DO NOT DO THIS TO YOUR CHILDREN!  

 

For six weeks, I have been cleaning out my parents home. The good news/bad news is this:

Bad news: the reality they will not return, now that they’re in assisted living.

Good news: they are, for the most part, content. Mother is thriving. Loves the food. In her words, “Why would I want to go home and have to cook three meals a day again?” (We use the term cook loosely here…)

Bad news: They don’t know I’m doing this.

Good news: Dad thinks he is down South at a hotel or resort. Works for us.

Bad news: They moved three times in their married life:  1948, 1952 and 1994.

Really bad news: They just moved everything with every move.

 Here are a few of my findings:

Found a few of their wedding invitations. And a few of ours. I sent one out last week to a friend who said she didn’t receive one in 1977. As much as I hated to, I put “no gifts, please” inside, but seriously, who couldn’t use some new towels or cookie sheets after 36 ½ years? Maybe she’ll reconsider.

Report cards from Mom’s 2nd through 8th grade, if this gives you an idea of the paper volume I’m managing.

Baby cards from when both my sister and I were born.

A gazillion plastic bags from the grocery. Mom rarely said, “Paper.” One had a 1999 receipt in it. With this generation (she is 89) I don’t really think it’s hoarding, because she was neat about it, but God bless these children of the Depression era. However, I am not, so what’s my excuse going to be?

A tender moment: the storeroom is massive. A bowling alley could be erected in there. Or a golf range. The “home” my children and niece developed for play was left exactly the way they played house the last time.  Maybe 15 years ago.  They are 22 and 24 now. I hated to dismantle it.

My trophy: In 1973, Jeff built me a trophy case for my swimming awards, for Christmas. (I peaked at age 8. It was downstream from there.) Last week it finally got moved to my own home!  Have I the patience of a saint, or what?  It’s been so long, I don’t even know where the trophies are anymore. May be time to take up a new sport. One with no competition so I can collect some hardware. Haha.
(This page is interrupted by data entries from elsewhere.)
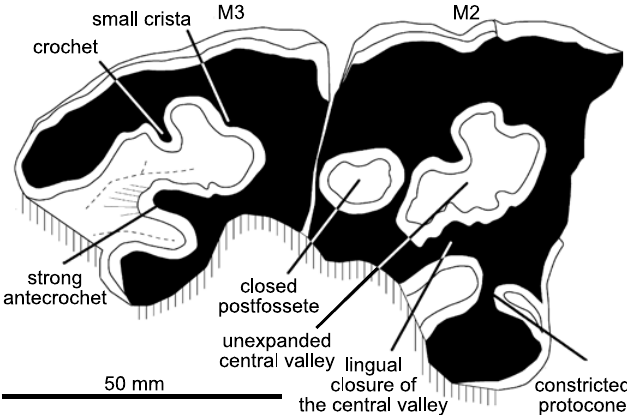
Fig. 2. Elasmotheriine rhinoceros Eoazara xerrii gen. et sp. nov. from the upper Miocene of Skoura, Morocco. Skull FSC-Sk-250, occlusal surface of right M2–M3; buccal is to the top, anterior to the right.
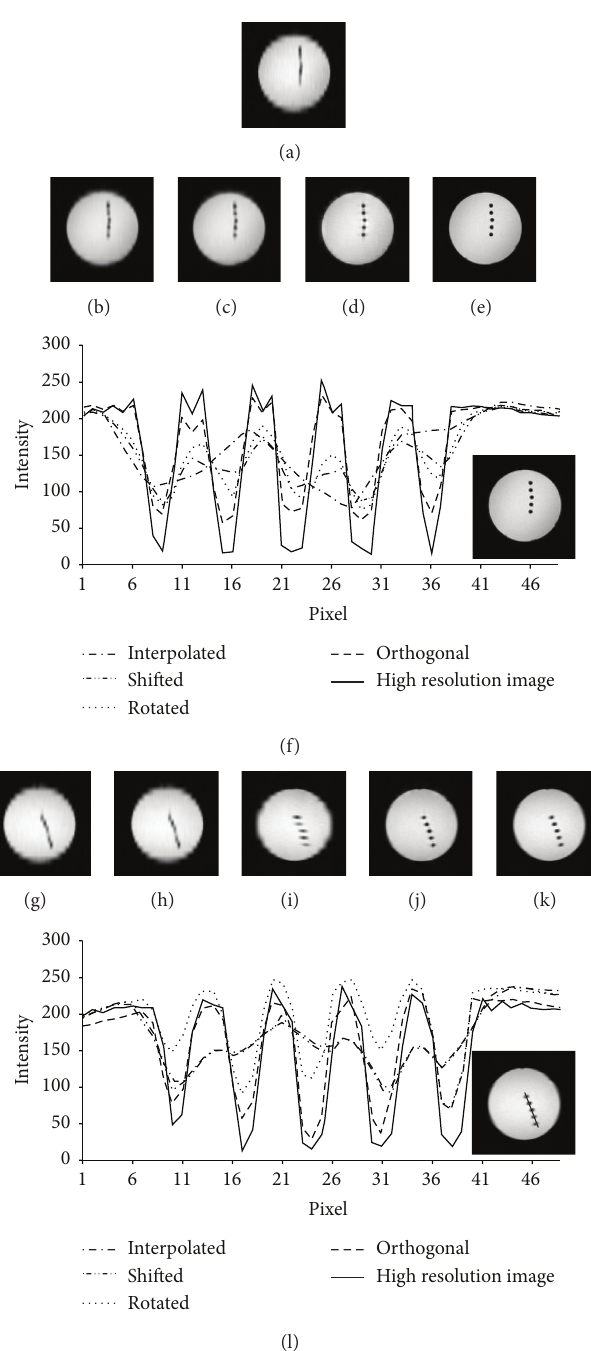
Figure 5: 2D slice images (image plane represented is orthogonal to the long axis of the tube which is placed along 𝑌 -axis in Figure 2(a)) of resolution phantom where the long axis of the tubes is orthogonal to the acquisition plane, and LR image stacks were collected with a voxel AR of 1: 1: 5: (a) interpolated, (b) shifted, (c) rotational, (d) orthogonal, (e) inplane, and (f) line plot, and where the long axis of the tubes is oblique to the acquisition plane: (g) interpolated, (h) shifted, (i) rotational, (j) orthogonal, (k) inplane, and (l) line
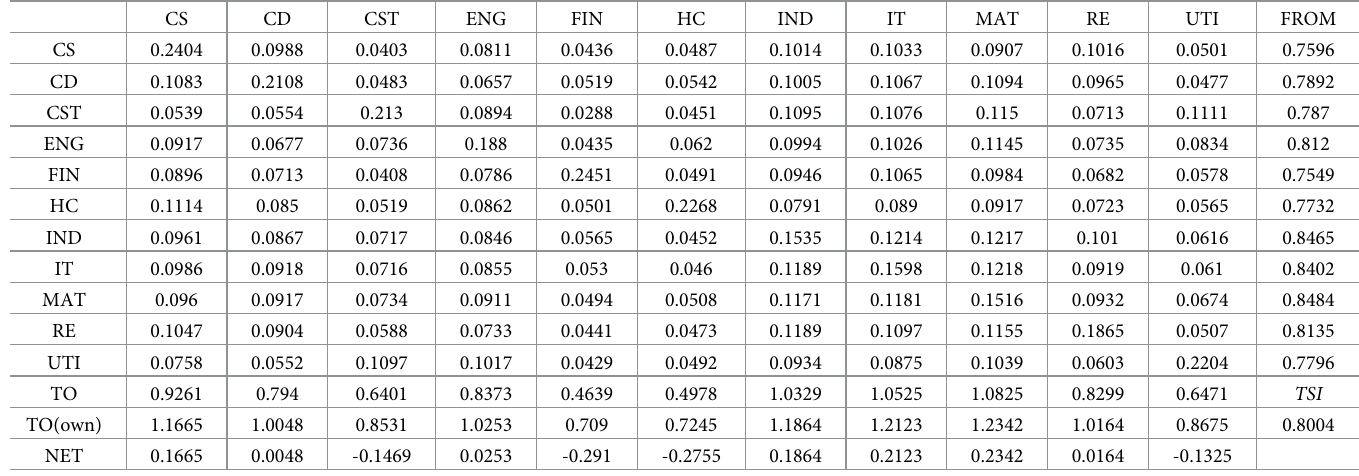
Table 3. Summary of liquidity spillovers in all the sectors during the GFC (from August 2007 to March 2009). The optimal lag order according to the AIC is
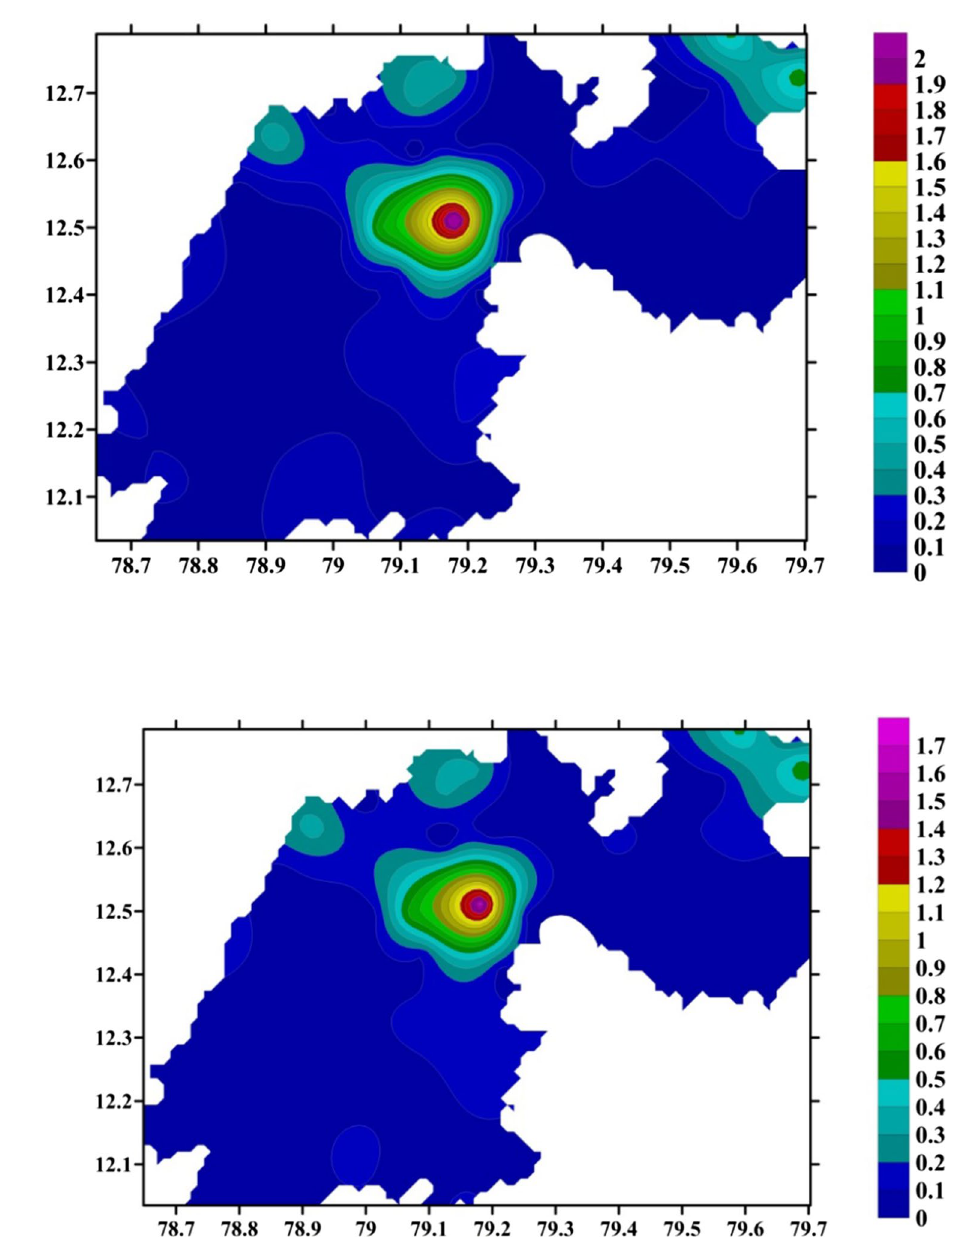
Fig. 15 Spatial distribution of LADD in the study area for adult males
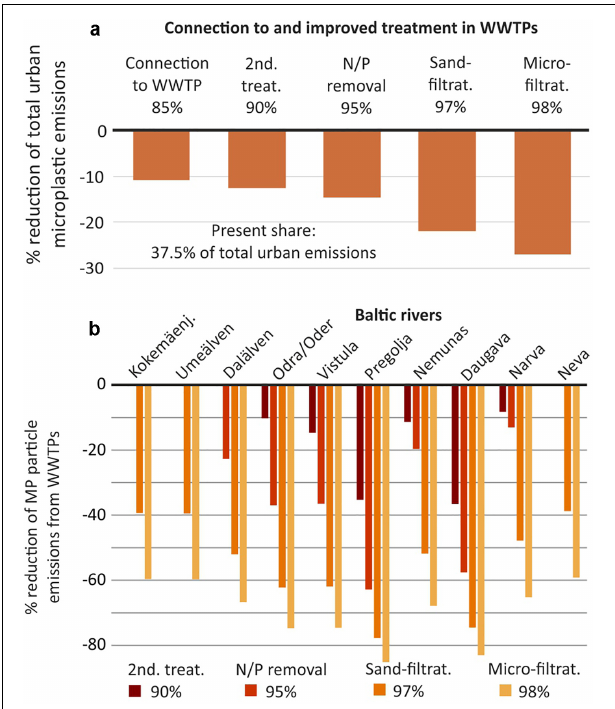
FIGURE 5 | (a) Relative micro-plastic particle emission reductions (floating and sinking fraction, size class 20–500 µ m) resulting from the assumption that all sewage water in the Baltic catchment is processed in a basic treatment plant (WWTP) with a micro-plastics cleaning efficiency of 85%, that all are connected and the WWTPs possess a secondary treatment with a 90% cleaning efficiency and that a better treatment is applied, reducing the micro-plastics loads by 95, 97, and 98%. (b) Relative micro-plastic particle emission reductions from WWTPs (floating and sinking fraction, size class 20–500 µ m) in 10 different Baltic river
I may just leave it empty to signify my new direction in life:  to live light.  Live light in the sense that most of the stuff we keep is just that. Stuff. While it’s sweet to reminisce, the next generation (at least mine) will pitch it as fast as you can say, “DUMPSTER DIVING”.  Each of my children have received a call and a promise, that I will not do this to them.

The first week I put 30 trash bags out for collection. Neighbors, Lou and Gail, walked over to assist. That was so great of them. Not to mention it was amusing to see my OB/GYN hauling trash. How funny is that! He even found matching stadium seats. I didn’t charge him, but it was tempting…

My friend Nancy, came to help me when the dumpster arrived. We ran out of Hefty bags. I told her how much exercise we would get going up and down the stairs, hauling Western Union telegrams for my parents wedding, (yes I kept one or two), and dance costumes from 1950 forward. (donated to the theater). And a corsage from someone’s high school prom, circa 1942. Nancy’s all about exercise, so she helped. The exercise I’ve gotten from lifting, hauling, sorting and therapeutic slinging is definitely a bonus. Because for six weeks, I have little time for the gym, obviously. I am also mindful of the fact that my children will never find six weeks to haul, sort, and sling my own stuff. I plan to take a needed break, and then do the same exercise routine at my own house. Let the slinging begin!